A Christmas Carol, by Charles Dickens
Nov 15th, 2007 by Bethany
It's time again for one of my very favorite holiday traditions: reading A Christmas Carol, by Charles Dickens. I read it at least once every year, sometimes more than once, and I can hardly think of anything else that brings the holiday spirit into my life and mood more, except perhaps less prosey and more musical Christmas carols. I recommend that you read or listen to an audio recording of an unabridged version of the book if you possibly can. On amazon.com you can get a copy for as little as $1, or you can buy the fancy, but useful, annotated (code for "little notes on the side that explain the archaic English") version my dad used to read to us from, or you can go to your handy-dandy library and borrow it for free.
Now, to get the most out of A Christmas Carol you need to read it aloud. There are all sorts of sounds in the words that lend to the descriptions that you just won't get the effect of it you read silently. For example, try reading the following quote silently, then aloud, and see if you get a better feeling for what the author and I are trying to say:
Oh! but he was a tight-fisted hand at the grindstone. Scrooge! a squeezing, wrenching, grasping, scraping, clutching, covetous, old sinner!
See what I mean? That's the way the entire story is–it's very auditory.
The book is quite short. The version in my hands right now is about 125 pages long (it has pictures, too!) and the $1 version I linked to above was only 60 pages long. So, if you start reading around mid- or late-November, it's very easy to get to the end by Christmas even with all the holiday busy-ness of the season if you read a bit every day. There's a pleasant suspense to reading the story that way, as my dad read it to our family when I was little–he'd read a bit to us every night after family prayer and we would always beg him to read more if we were awake enough when he shut the book for the night.

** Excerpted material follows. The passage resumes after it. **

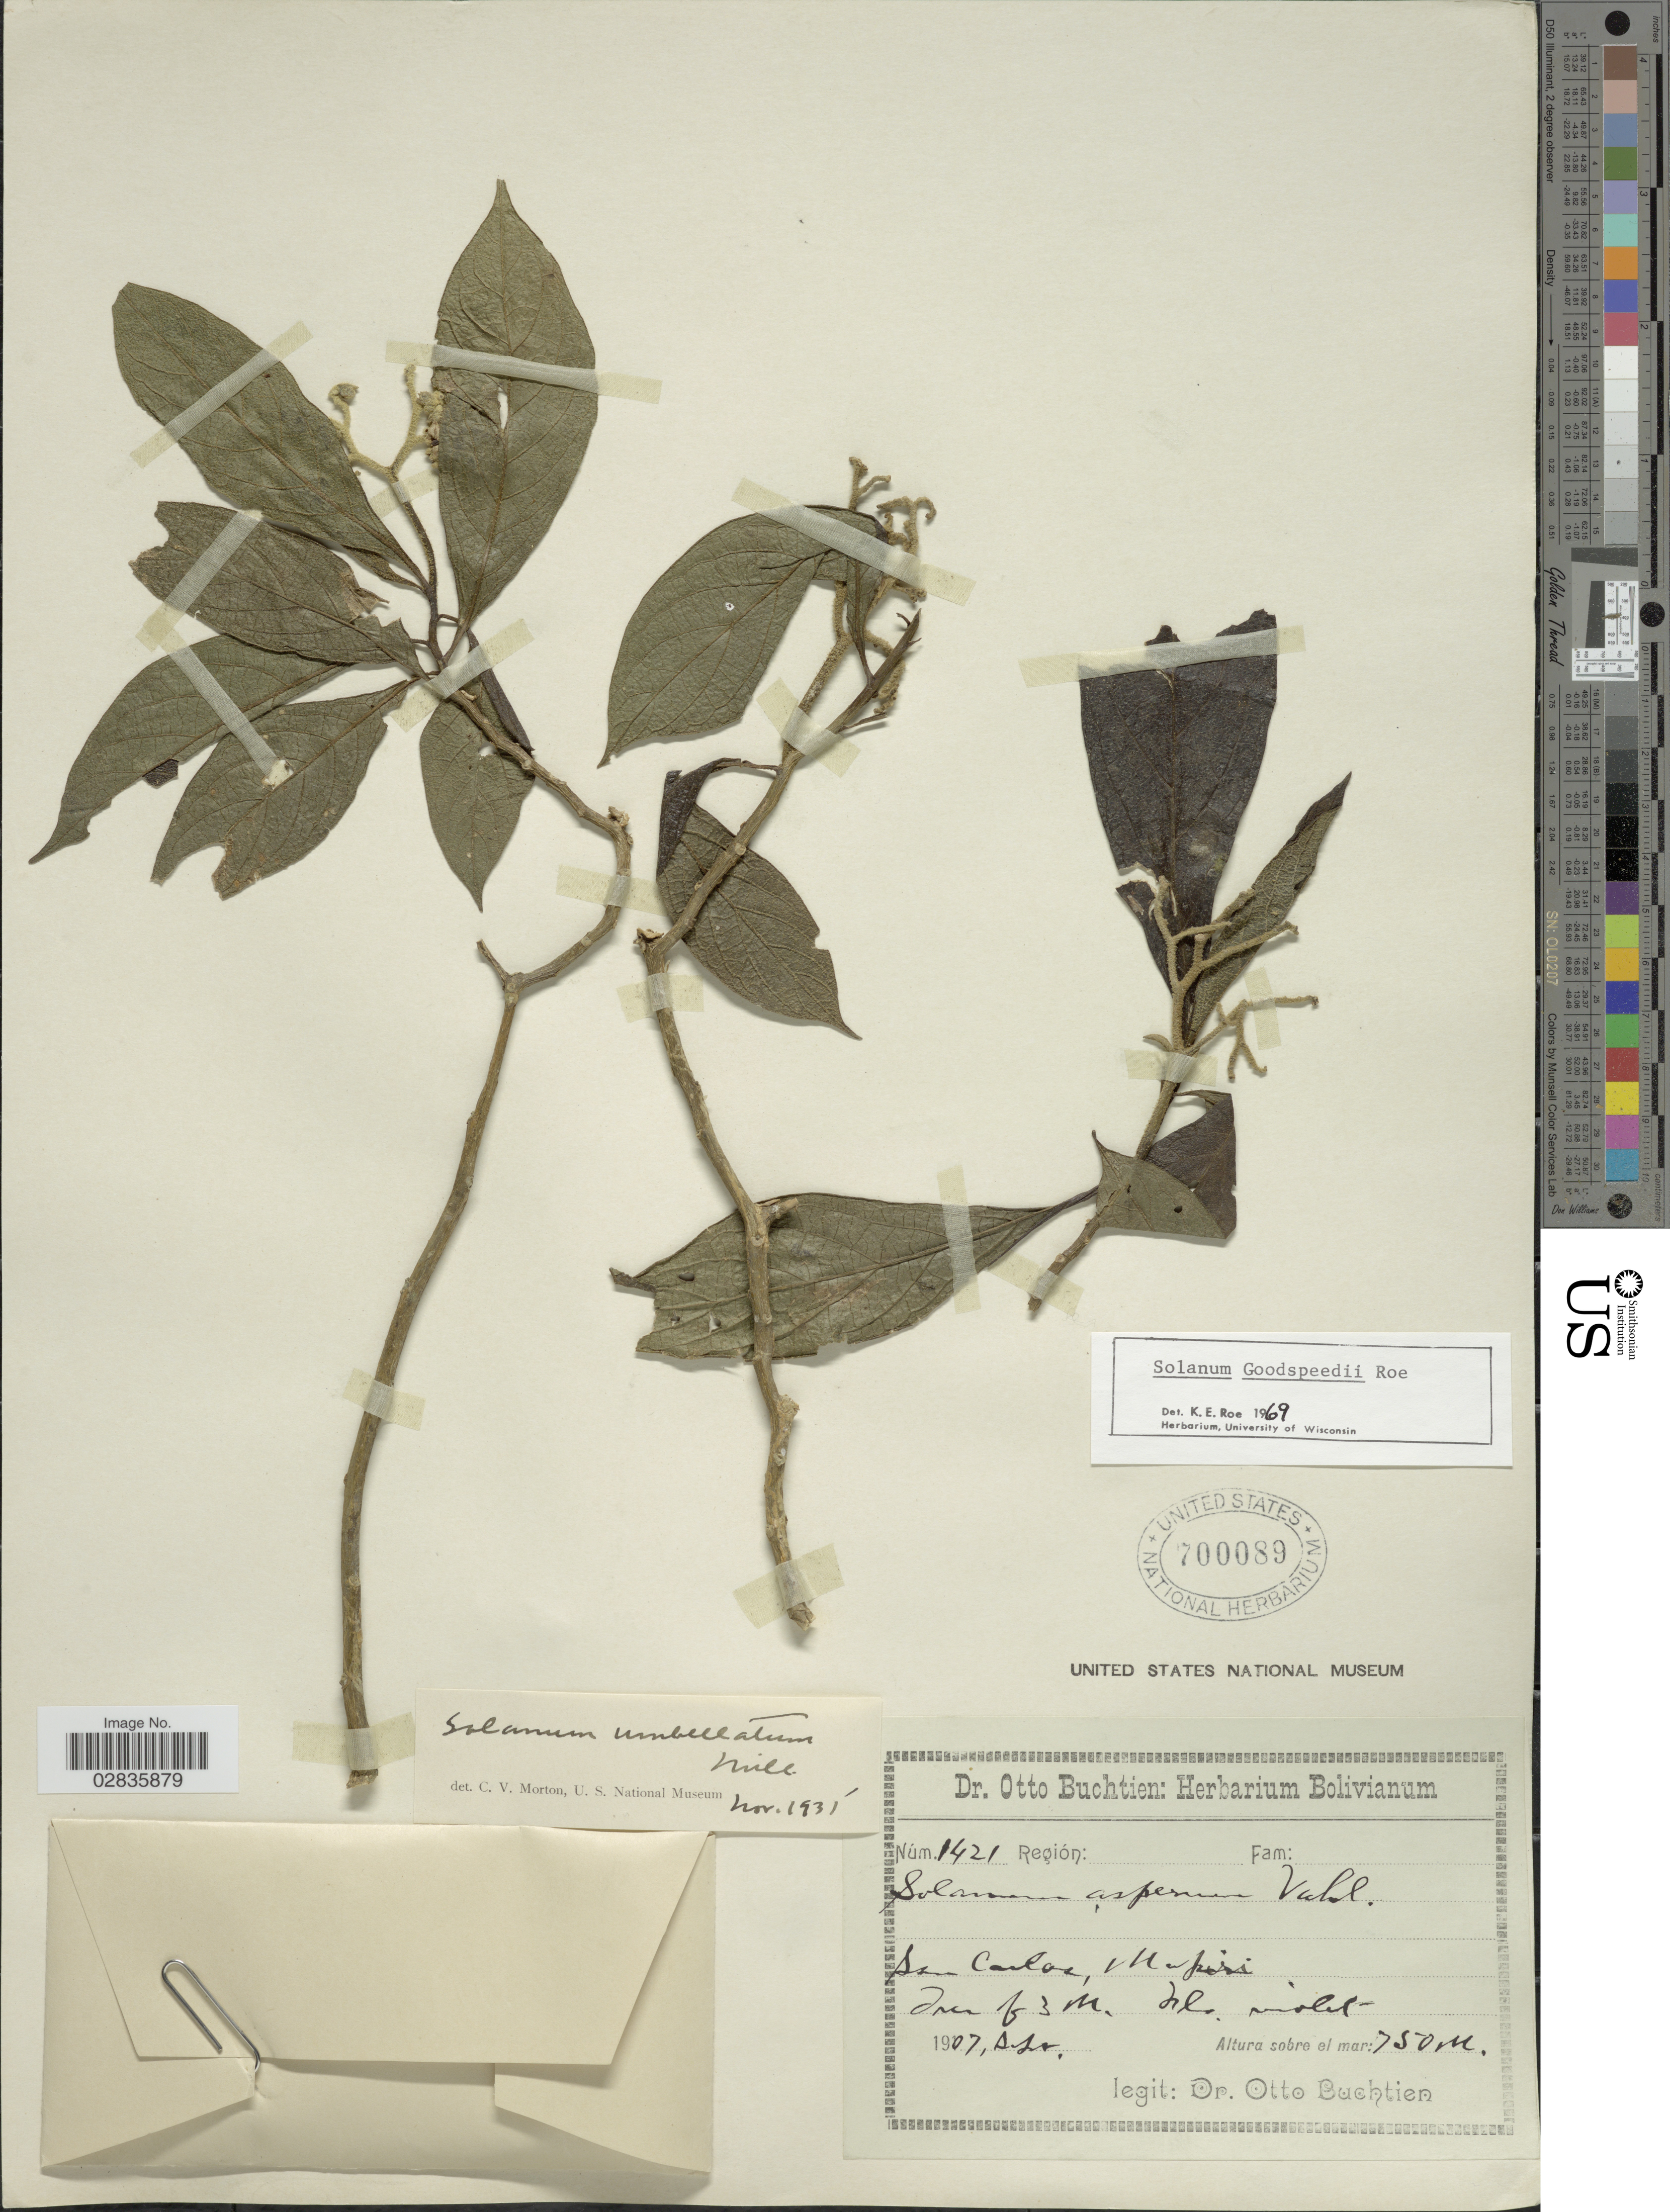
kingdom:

For those of you unfortunate enough to be unfamiliar with the story, A Christmas Carol is a ghost story of Christmas in prose, as the subtitle tells us. The main character is a man named Scrooge who is about as nasty and Grinchy as they come and who popularized the phrase "Bah! Humbug!" To his great chagrin, he is visted by four ghosts in the course of a Christmas Eve. These ghosts' business is to teach him to love Christmas and to get him to repent of his meanness by showing him who he was, is, and who he may become. Despite the spookiness inherent in the subject of ghosts, there is a lightness and a humorous tone in the story that I haven't seen in many of Dickens' other works.
Aside from the power of the story itself to create goodwill, I find a lot of pleasure in hearing the descriptions of various Christmas celebrations. I love hearing about the ball thrown by Scrooge's old employer, Fezziwig, and how Mrs. Fezziwig "was worthy to be his partner in every sense of the term. If that's not high praise, tell me higher and I'll use it." The description of the Second Spirit's appearance and the long lists Christmassy foods like
"…turkeys, geese, game, poultry, brawn, great joints of meat, sucking-pigs, long wreaths of sausages, mince-pies, plum puddings, barrels of oysters, red-hot chestnuts, cherry-cheeked apples, juicy oranges, luscious pears, immense twelfth-cakes, and seething bowls of punch that made the chamber dim with their delicious steam.."
in contrast to the Cratchit family's "display of glass" that consisted of "two tumblers, and a custard cup without a handle."
Get out your books and start reading aloud, to yourself or your family, and make it a tradition that will help you smile and appreciate what you have.